Der Hahnenkamm spielte in Ihrer Karriere immer wieder eine wichtige Rolle. Sie fuhren dort zum ersten Mal einen Top-10-Platz ein, hätten nach einer Verletzung 2017 dort eigentlich den Sieg holen sollen, sind dann aber im Netz gelandet. Sie erreichten viermal den zweiten Platz und gewannen das Rennen schlussendlich 2021 und 2022. Was bedeutet das Rennen für Sie?
Noch bevor man dort zum ersten Mal an den Start geht, ist Kitzbühel einfach ein Name mit Gewicht. Es ist das bekannteste und das spektakulärste Rennen. Als junger Skifahrer fährt man da hin und trägt dieses Wissen im Gepäck. Dann steht man zum ersten Mal oben am Start und denkt: ‚Wie soll das jetzt funktionieren?‘ So etwas hat man vorher noch nie erlebt. Dann fährt man hinunter und denkt sich: ‚Das ist schon cool.‘ Ich als Abfahrer denke das zumindest. Es ist anstrengend, aber cool.
Ich habe mich dann sehr schnell wohlgefühlt auf der Strecke. Meine Fähigkeiten kamen dort gut zum Vorschein. 2017 habe ich dann gedacht, dass der Sieg fällig ist. Ich habe selbst gespürt, dass ich der Beste am Berg war. Dann kam mein blöder Fehler und ich landete im Netz. Der Zufall wollte es dann so, dass ich vier zweite Plätze holen musste, bevor ich endlich triumphieren konnte.
Zweite Plätze sind auch gut. Die sind schön. Das will ich nicht schlechtreden. Nach zwei zweiten, oder spätestens nach drei, wollte ich aber mehr. 2021 und 2022, als es mir insgesamt dreimal gelang, war die Erleichterung schon groß.
Haben Sie je an den Streif-Fluch geglaubt? Oder anders gefragt: Was ist Ihnen durch den Kopf gegangen, als Sie zum vierten Mal in Kitzbühel Silber geholt haben?

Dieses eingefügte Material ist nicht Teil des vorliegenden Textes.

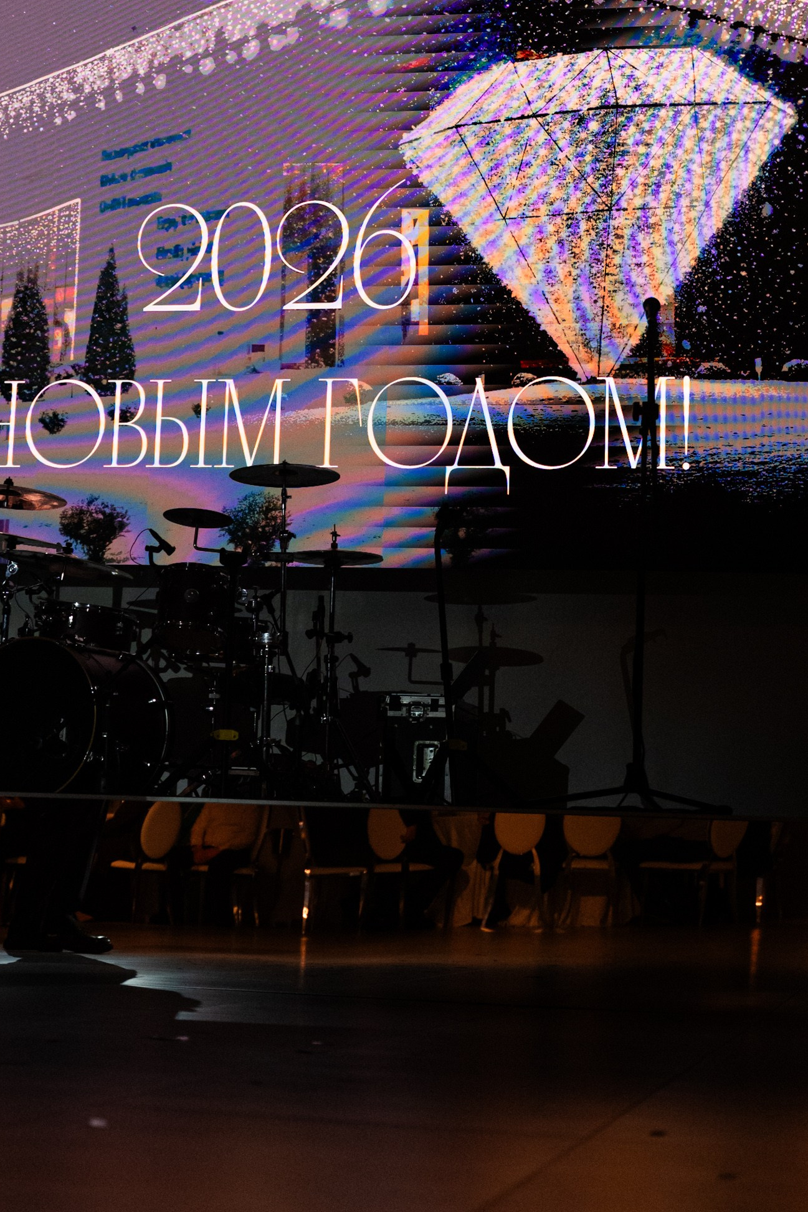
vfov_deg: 27.1
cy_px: 333
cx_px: 295
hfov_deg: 18.4
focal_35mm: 74
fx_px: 2492
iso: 6400
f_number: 3.2
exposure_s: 1/800
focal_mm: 48
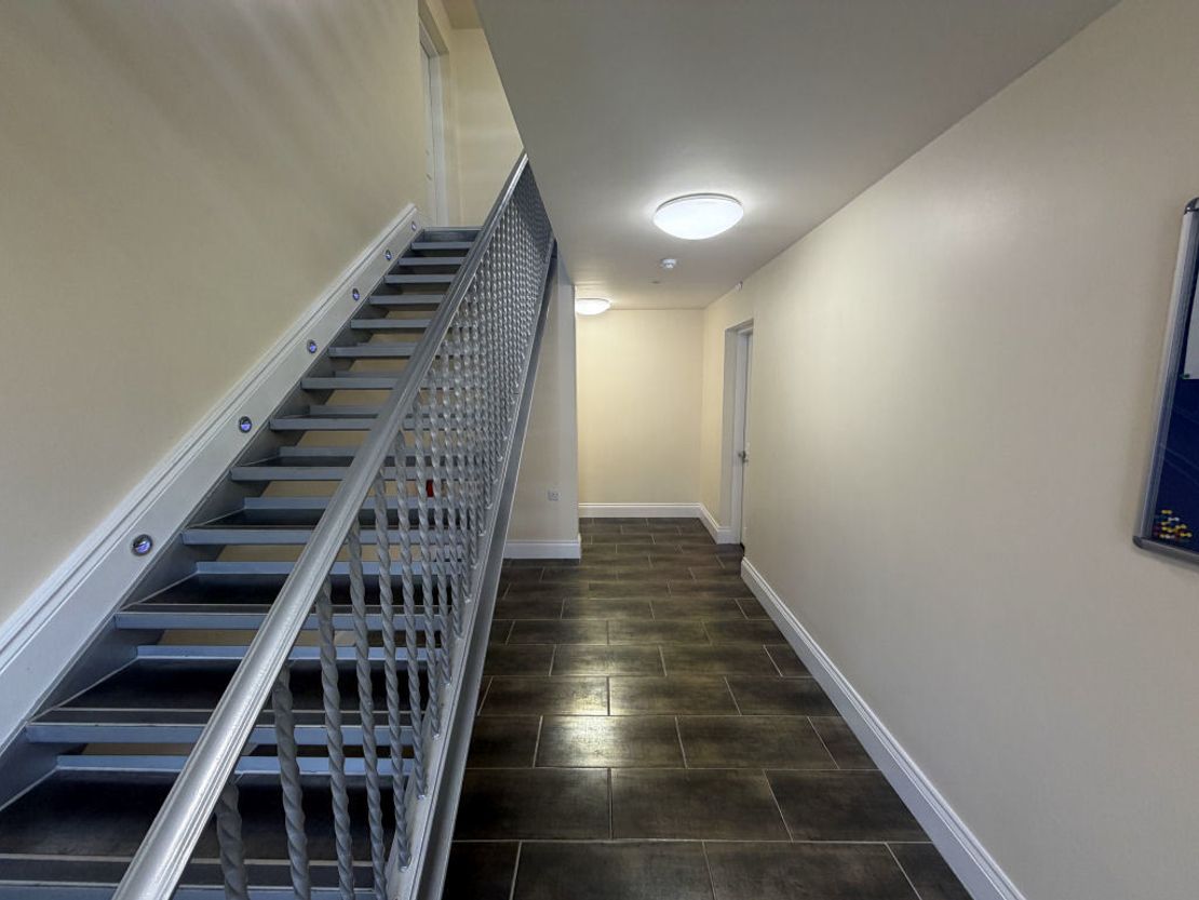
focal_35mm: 14
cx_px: 600
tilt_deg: -7.8
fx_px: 485
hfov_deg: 102.1
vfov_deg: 85.7
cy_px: 450
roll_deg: +1.4
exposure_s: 1/100
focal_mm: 2.22
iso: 125
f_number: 2.2
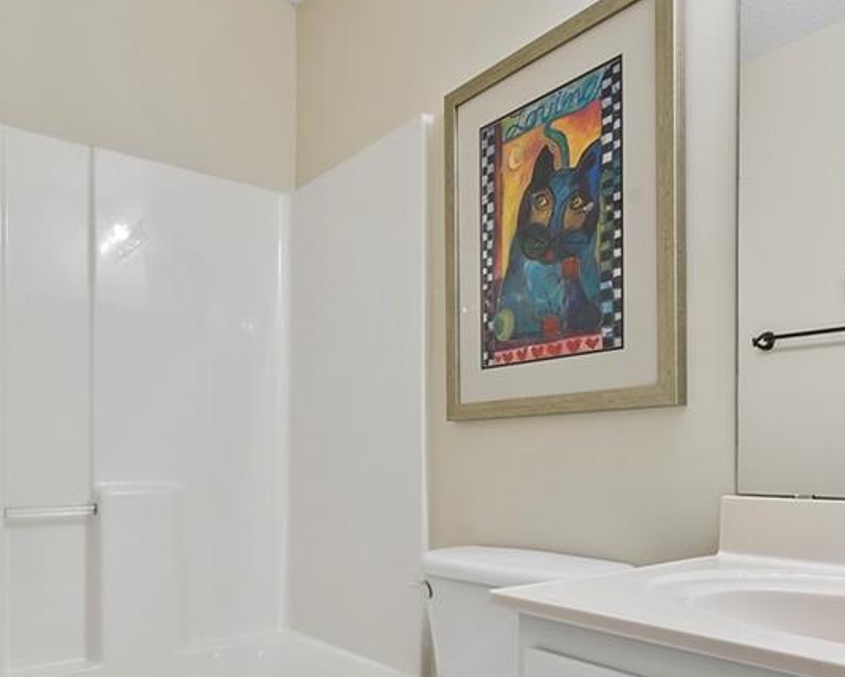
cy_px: 475
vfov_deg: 51.8
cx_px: 419
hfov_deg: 64.0
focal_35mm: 27
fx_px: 676
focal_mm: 10
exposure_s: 1/4
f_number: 9
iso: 400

An einen Fluch habe ich nicht geglaubt, ich bin nicht abergläubisch. Ein paar Fluchwörter habe ich auf der Streif aber schon ausgepackt. Nicht unbedingt wegen der zweiten Plätze, sondern wegen der Stürze oder kleineren Fehler. Es war auch Pech im Spiel. 2019 hatte ich den Sieg angepeilt, beim Rennen kam dann aber Sonne ins Spiel und die Strecke veränderte sich. Ich konnte mich weniger gut als andere anpassen. Das hat mich natürlich geärgert. An einen Fluch in dem Sinne habe ich aber nie geglaubt. Ich konnte mir immer erklären, wo ich die Hundertstel verloren hatte, die mir später fehlen würden.
Was macht die Streif aus Ihrer Sicht aus?
Es gibt sicher anstrengendere Strecken. Rein körperlich gesehen. In Kitzbühel kommt aber vieles dazu: der Mythos, die Rennhierarchie – es ist das größte Rennen –, die Leute rundherum, das Unmittelbare: Der Bahnhof ist
200 Meter vom Ziel weg, das gibt es sonst nirgendwo. Wie das Rennen aufgebaut ist, oben der steile Teil, unten mit der Traverse. Es gibt so viele herausragende Athleten, die dort an ihre Grenzen stoßen. Also, es ist das höchste und das größte Rennen. Es ist aber körperlich nicht unbedingt das schwierigste Rennen.
Was ist Ihre Lieblingserinnerung an die Streif?
Als ich das erste Mal in Kitzbühel an den Start gegangen bin, sagte ich zu meinem damaligen Trainer, dass ich dieses Rennen irgendwann einmal gewinnen möchte. Er sprach mir Mut zu und meinte, dass er mir das schon zutrauen würde. Als ich dann 2020 tatsächlich gewann, war er nicht mehr mein Trainer. Aber das Erste, was ich tat, war ihm eine Nachricht zu schreiben. Daran erinnere ich mich immer gerne zurück.